Task to carry out → Reproduce the records below exactly as given.

[Stored items]
_____

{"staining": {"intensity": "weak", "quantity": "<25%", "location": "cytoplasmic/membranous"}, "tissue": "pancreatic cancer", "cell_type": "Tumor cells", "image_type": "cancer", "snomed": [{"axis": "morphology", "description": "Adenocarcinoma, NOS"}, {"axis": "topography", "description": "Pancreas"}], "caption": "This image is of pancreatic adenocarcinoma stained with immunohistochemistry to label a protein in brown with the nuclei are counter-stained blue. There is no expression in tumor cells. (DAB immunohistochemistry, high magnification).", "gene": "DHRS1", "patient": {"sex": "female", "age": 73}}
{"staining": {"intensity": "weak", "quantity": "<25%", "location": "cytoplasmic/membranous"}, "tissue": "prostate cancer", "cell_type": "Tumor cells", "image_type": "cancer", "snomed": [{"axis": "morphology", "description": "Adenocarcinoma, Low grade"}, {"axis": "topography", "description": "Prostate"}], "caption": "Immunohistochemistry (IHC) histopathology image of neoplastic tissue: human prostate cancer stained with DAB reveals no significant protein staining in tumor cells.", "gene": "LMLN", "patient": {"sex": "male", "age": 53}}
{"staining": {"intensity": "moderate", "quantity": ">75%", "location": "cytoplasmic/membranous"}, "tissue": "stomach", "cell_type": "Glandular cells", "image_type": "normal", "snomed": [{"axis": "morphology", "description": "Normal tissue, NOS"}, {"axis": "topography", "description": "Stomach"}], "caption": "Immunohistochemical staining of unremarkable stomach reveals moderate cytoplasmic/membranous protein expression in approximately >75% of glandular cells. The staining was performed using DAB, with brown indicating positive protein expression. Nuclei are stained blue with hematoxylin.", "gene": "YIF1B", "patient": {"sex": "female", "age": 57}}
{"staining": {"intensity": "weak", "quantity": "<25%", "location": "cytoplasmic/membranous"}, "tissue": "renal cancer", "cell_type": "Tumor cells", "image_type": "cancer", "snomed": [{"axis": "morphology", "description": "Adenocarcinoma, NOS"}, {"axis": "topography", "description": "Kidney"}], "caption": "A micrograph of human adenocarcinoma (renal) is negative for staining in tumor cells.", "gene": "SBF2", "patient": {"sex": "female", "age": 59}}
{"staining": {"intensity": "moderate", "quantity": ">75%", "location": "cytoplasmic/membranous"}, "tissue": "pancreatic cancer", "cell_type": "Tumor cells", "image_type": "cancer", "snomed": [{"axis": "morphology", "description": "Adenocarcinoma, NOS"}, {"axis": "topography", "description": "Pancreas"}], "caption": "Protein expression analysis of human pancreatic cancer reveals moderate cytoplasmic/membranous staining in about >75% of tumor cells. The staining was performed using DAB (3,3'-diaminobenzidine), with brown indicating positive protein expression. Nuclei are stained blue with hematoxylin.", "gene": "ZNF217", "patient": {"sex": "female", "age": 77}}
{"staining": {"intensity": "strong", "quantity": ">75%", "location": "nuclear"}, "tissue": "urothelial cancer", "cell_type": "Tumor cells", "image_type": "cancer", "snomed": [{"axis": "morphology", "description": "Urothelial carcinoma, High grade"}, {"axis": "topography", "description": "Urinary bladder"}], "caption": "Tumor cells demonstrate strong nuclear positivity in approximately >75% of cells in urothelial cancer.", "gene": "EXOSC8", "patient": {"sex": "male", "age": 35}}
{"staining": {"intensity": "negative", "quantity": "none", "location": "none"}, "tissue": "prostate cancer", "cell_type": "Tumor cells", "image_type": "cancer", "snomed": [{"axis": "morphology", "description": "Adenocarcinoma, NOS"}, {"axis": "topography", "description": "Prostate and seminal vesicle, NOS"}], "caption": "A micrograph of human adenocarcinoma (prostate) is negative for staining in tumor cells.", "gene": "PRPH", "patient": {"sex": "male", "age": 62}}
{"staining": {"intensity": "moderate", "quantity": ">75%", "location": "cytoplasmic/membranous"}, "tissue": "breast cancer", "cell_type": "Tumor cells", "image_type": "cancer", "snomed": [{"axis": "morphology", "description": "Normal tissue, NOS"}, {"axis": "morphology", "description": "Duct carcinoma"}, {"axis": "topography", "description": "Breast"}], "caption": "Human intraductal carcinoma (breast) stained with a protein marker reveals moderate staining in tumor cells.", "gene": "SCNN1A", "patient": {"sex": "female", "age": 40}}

_____

Answer to the problem →
{"staining": {"intensity": "weak", "quantity": "<25%", "location": "cytoplasmic/membranous"}, "tissue": "pancreatic cancer", "cell_type": "Tumor cells", "image_type": "cancer", "snomed": [{"axis": "morphology", "description": "Adenocarcinoma, NOS"}, {"axis": "topography", "description": "Pancreas"}], "caption": "This image is of pancreatic adenocarcinoma stained with immunohistochemistry to label a protein in brown with the nuclei are counter-stained blue. There is no expression in tumor cells. (DAB immunohistochemistry, high magnification).", "gene": "DHRS1", "patient": {"sex": "female", "age": 73}}
{"staining": {"intensity": "weak", "quantity": "<25%", "location": "cytoplasmic/membranous"}, "tissue": "prostate cancer", "cell_type": "Tumor cells", "image_type": "cancer", "snomed": [{"axis": "morphology", "description": "Adenocarcinoma, Low grade"}, {"axis": "topography", "description": "Prostate"}], "caption": "Immunohistochemistry (IHC) histopathology image of neoplastic tissue: human prostate cancer stained with DAB reveals no significant protein staining in tumor cells.", "gene": "LMLN", "patient": {"sex": "male", "age": 53}}
{"staining": {"intensity": "moderate", "quantity": ">75%", "location": "cytoplasmic/membranous"}, "tissue": "stomach", "cell_type": "Glandular cells", "image_type": "normal", "snomed": [{"axis": "morphology", "description": "Normal tissue, NOS"}, {"axis": "topography", "description": "Stomach"}], "caption": "Immunohistochemical staining of unremarkable stomach reveals moderate cytoplasmic/membranous protein expression in approximately >75% of glandular cells. The staining was performed using DAB, with brown indicating positive protein expression. Nuclei are stained blue with hematoxylin.", "gene": "YIF1B", "patient": {"sex": "female", "age": 57}}
{"staining": {"intensity": "weak", "quantity": "<25%", "location": "cytoplasmic/membranous"}, "tissue": "renal cancer", "cell_type": "Tumor cells", "image_type": "cancer", "snomed": [{"axis": "morphology", "description": "Adenocarcinoma, NOS"}, {"axis": "topography", "description": "Kidney"}], "caption": "A micrograph of human adenocarcinoma (renal) is negative for staining in tumor cells.", "gene": "SBF2", "patient": {"sex": "female", "age": 59}}
{"staining": {"intensity": "moderate", "quantity": ">75%", "location": "cytoplasmic/membranous"}, "tissue": "pancreatic cancer", "cell_type": "Tumor cells", "image_type": "cancer", "snomed": [{"axis": "morphology", "description": "Adenocarcinoma, NOS"}, {"axis": "topography", "description": "Pancreas"}], "caption": "Protein expression analysis of human pancreatic cancer reveals moderate cytoplasmic/membranous staining in about >75% of tumor cells. The staining was performed using DAB (3,3'-diaminobenzidine), with brown indicating positive protein expression. Nuclei are stained blue with hematoxylin.", "gene": "ZNF217", "patient": {"sex": "female", "age": 77}}
{"staining": {"intensity": "strong", "quantity": ">75%", "location": "nuclear"}, "tissue": "urothelial cancer", "cell_type": "Tumor cells", "image_type": "cancer", "snomed": [{"axis": "morphology", "description": "Urothelial carcinoma, High grade"}, {"axis": "topography", "description": "Urinary bladder"}], "caption": "Tumor cells demonstrate strong nuclear positivity in approximately >75% of cells in urothelial cancer.", "gene": "EXOSC8", "patient": {"sex": "male", "age": 35}}
{"staining": {"intensity": "negative", "quantity": "none", "location": "none"}, "tissue": "prostate cancer", "cell_type": "Tumor cells", "image_type": "cancer", "snomed": [{"axis": "morphology", "description": "Adenocarcinoma, NOS"}, {"axis": "topography", "description": "Prostate and seminal vesicle, NOS"}], "caption": "A micrograph of human adenocarcinoma (prostate) is negative for staining in tumor cells.", "gene": "PRPH", "patient": {"sex": "male", "age": 62}}
{"staining": {"intensity": "moderate", "quantity": ">75%", "location": "cytoplasmic/membranous"}, "tissue": "breast cancer", "cell_type": "Tumor cells", "image_type": "cancer", "snomed": [{"axis": "morphology", "description": "Normal tissue, NOS"}, {"axis": "morphology", "description": "Duct carcinoma"}, {"axis": "topography", "description": "Breast"}], "caption": "Human intraductal carcinoma (breast) stained with a protein marker reveals moderate staining in tumor cells.", "gene": "SCNN1A", "patient": {"sex": "female", "age": 40}}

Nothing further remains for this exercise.